Petro Poroshenko, Ukraine President on Friday praised a European Union decision which paves the way for final agreement on a cooperation accord between Ukraine and the bloc.
The accord still needs to overcome reservations on the part of the Netherlands. But Kiev believes that the so-called association agreement will help the former Soviet republic move closer to Europe and away from Moscow's orbit.
"It is a necessary step to achieve our common goal -- to secure the association agreement," Poroshenko said in a post on social media.
EU leaders agreed on Thursday to spell out limits to the agreement with Ukraine to address Dutch concerns and prevent the deal from unravelling.

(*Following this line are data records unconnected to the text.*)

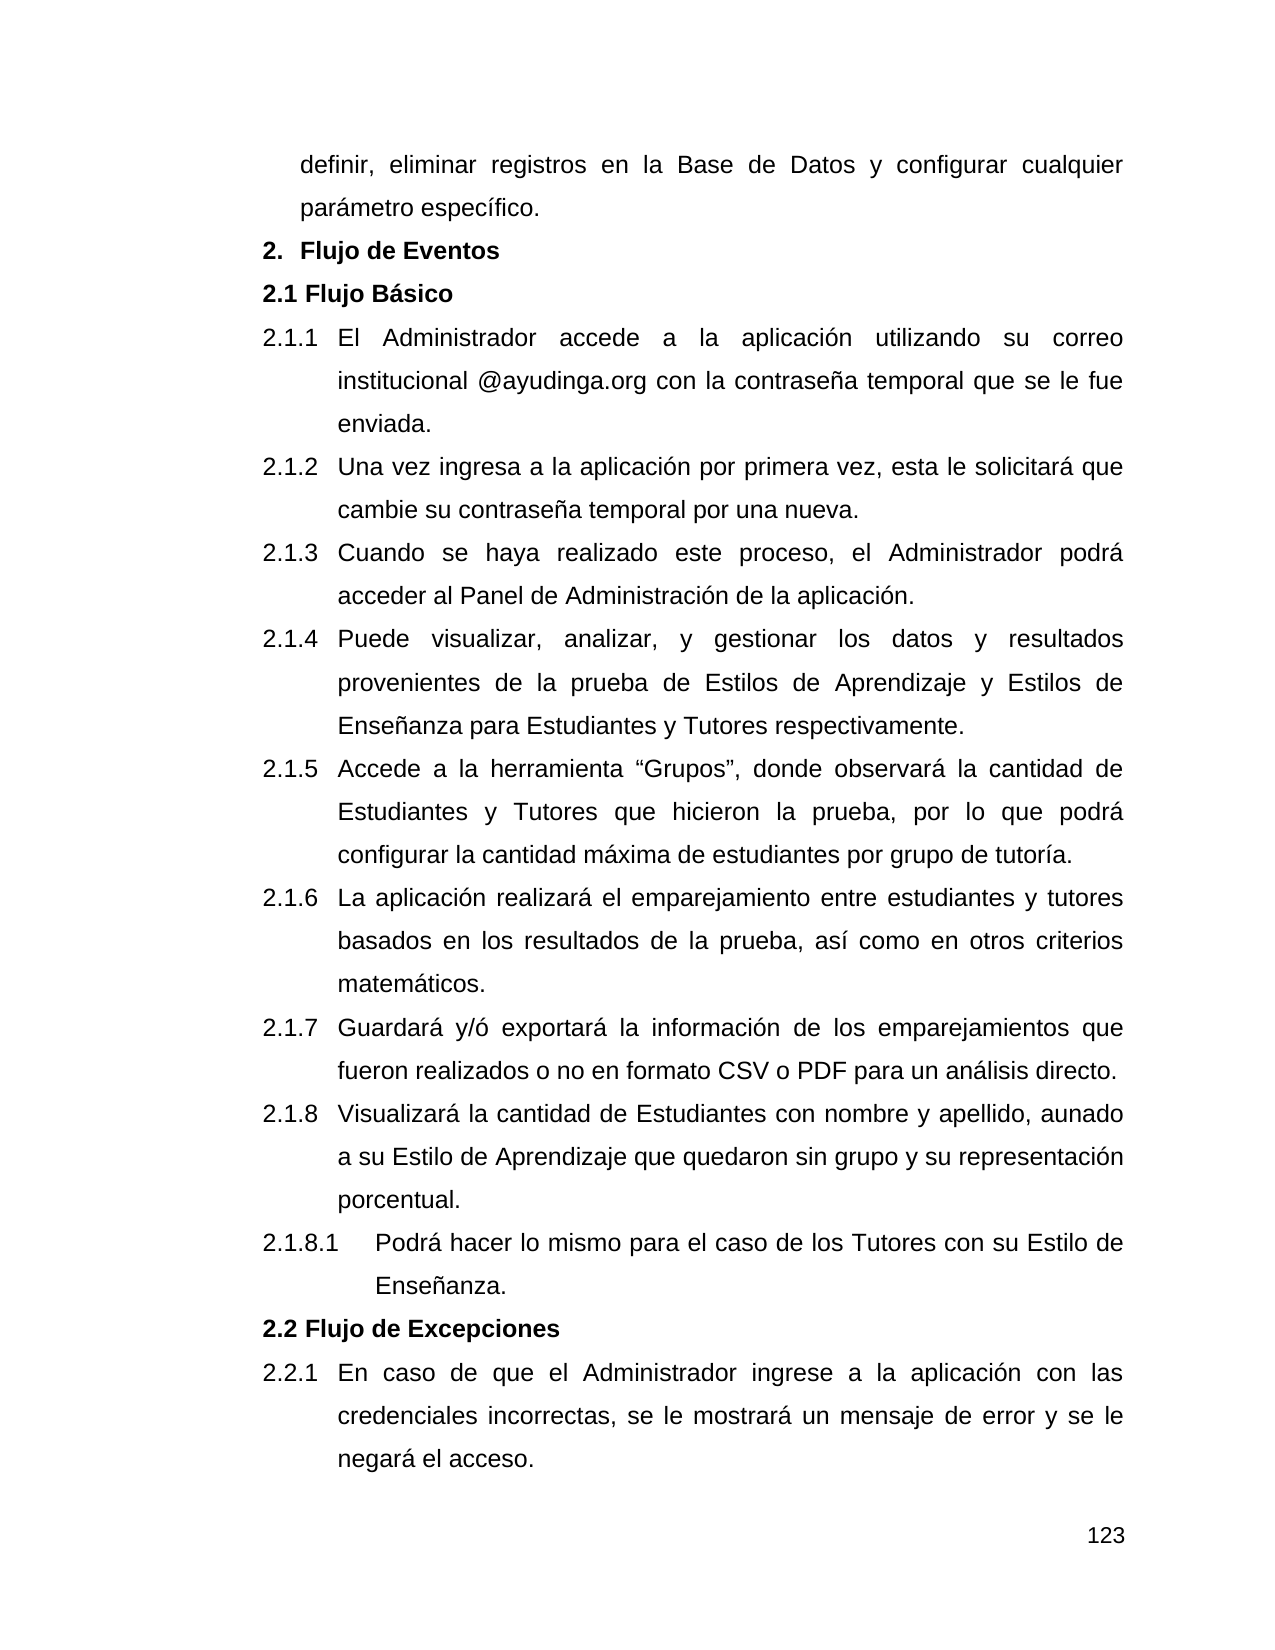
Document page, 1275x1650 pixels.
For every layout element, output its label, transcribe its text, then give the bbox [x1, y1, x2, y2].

list Flujo Básico [262, 279, 1125, 308]
list Visualizará la cantidad de Estudiantes con nombre y apellido, aunado a su Estilo de Aprendizaje que quedaron sin grupo y su representación porcentual. [262, 1099, 1125, 1214]
list Cuando se haya realizado este proceso, el Administrador podrá acceder al Panel de Administración de la aplicación. [262, 538, 1125, 610]
list Podrá hacer lo mismo para el caso de los Tutores con su Estilo de Enseñanza. [262, 1228, 1125, 1300]
list Flujo de Excepciones [262, 1314, 1125, 1343]
list Guardará y/ó exportará la información de los emparejamientos que fueron realizados o no en formato CSV o PDF para un análisis directo. [262, 1012, 1125, 1084]
list El Administrador accede a la aplicación utilizando su correo institucional @ayudinga.org con la contraseña temporal que se le fue enviada. [262, 322, 1125, 437]
list En caso de que el Administrador ingrese a la aplicación con las credenciales incorrectas, se le mostrará un mensaje de error y se le negará el acceso. [262, 1357, 1125, 1472]
list La aplicación realizará el emparejamiento entre estudiantes y tutores basados en los resultados de la prueba, así como en otros criterios matemáticos. [262, 883, 1125, 998]
list Accede a la herramienta “Grupos”, donde observará la cantidad de Estudiantes y Tutores que hicieron la prueba, por lo que podrá configurar la cantidad máxima de estudiantes por grupo de tutoría. [262, 754, 1125, 869]
list Flujo de Eventos [262, 236, 1125, 265]
list Una vez ingresa a la aplicación por primera vez, esta le solicitará que cambie su contraseña temporal por una nueva. [262, 452, 1125, 524]
list Puede visualizar, analizar, y gestionar los datos y resultados provenientes de la prueba de Estilos de Aprendizaje y Estilos de Enseñanza para Estudiantes y Tutores respectivamente. [262, 624, 1125, 739]
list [262, 150, 1125, 222]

The leaders agreed it did not make Ukraine a candidate for EU membership, and did not entitle Kiev to financial aid or military assistance from the bloc. Neither did it give Ukrainians the right to live and work in the 28-nation union.
The Netherlands is the only EU country that has yet to ratify the deal, which would become void without its endorsement.
By imposing caveats on the deal, Prime Minister Mark Rutte aims to ease the concerns of Dutch voters, who rejected it in a referendum in April. Rutte will now take Thursday's agreement to the Dutch parliament in an attempt to win its approval and overwrite the referendum result.
"We call upon the Netherlands to fulfil the relevant procedures to ensure its swift entry into force," Poroshenko said.
Ukraine considers the agreement a symbol of the country's future direction, 25 years after the collapse of the Soviet Union. A pro-Russian president in Kiev was toppled by street protests in 2014 after he tried to ditch the EU accord in favor of a deal with Moscow.
Russia responded by annexing Ukraine's peninsula of Crimea and went on to back a separatist rebellion in eastern Ukraine, a conflict that has killed nearly 10,000 people to date.